◆ **STORED DATA**:

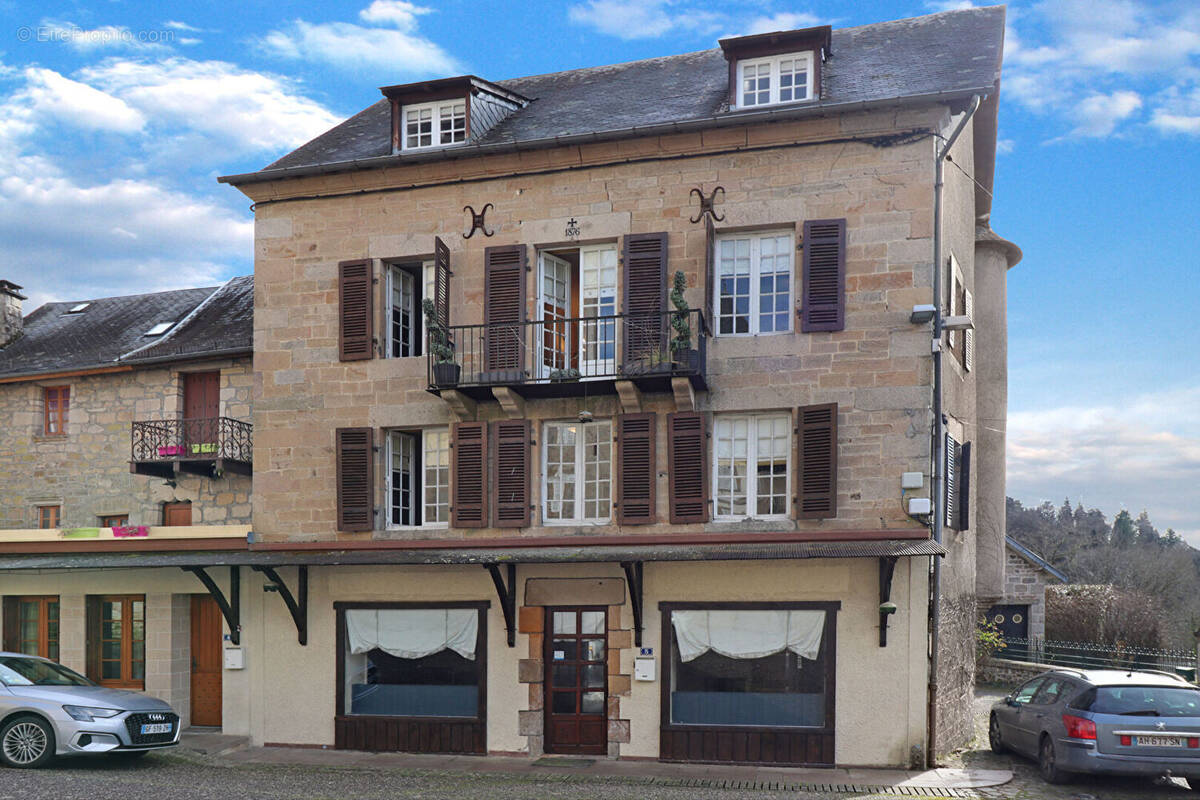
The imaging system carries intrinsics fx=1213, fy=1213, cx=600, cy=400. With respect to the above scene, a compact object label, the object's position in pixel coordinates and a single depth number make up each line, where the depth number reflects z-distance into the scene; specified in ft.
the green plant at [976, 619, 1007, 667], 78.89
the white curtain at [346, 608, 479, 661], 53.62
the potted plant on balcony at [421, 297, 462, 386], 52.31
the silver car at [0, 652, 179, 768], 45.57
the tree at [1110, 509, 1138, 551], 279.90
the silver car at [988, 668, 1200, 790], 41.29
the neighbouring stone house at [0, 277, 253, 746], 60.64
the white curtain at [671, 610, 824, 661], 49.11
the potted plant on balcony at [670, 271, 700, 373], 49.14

◆ **TASK ITEM**:
Where does the word "white" occur in the records? Return every line that holds it.

◆ **RESULT BELOW**:
the white curtain at [346, 608, 479, 661], 53.62
the white curtain at [671, 610, 824, 661], 49.11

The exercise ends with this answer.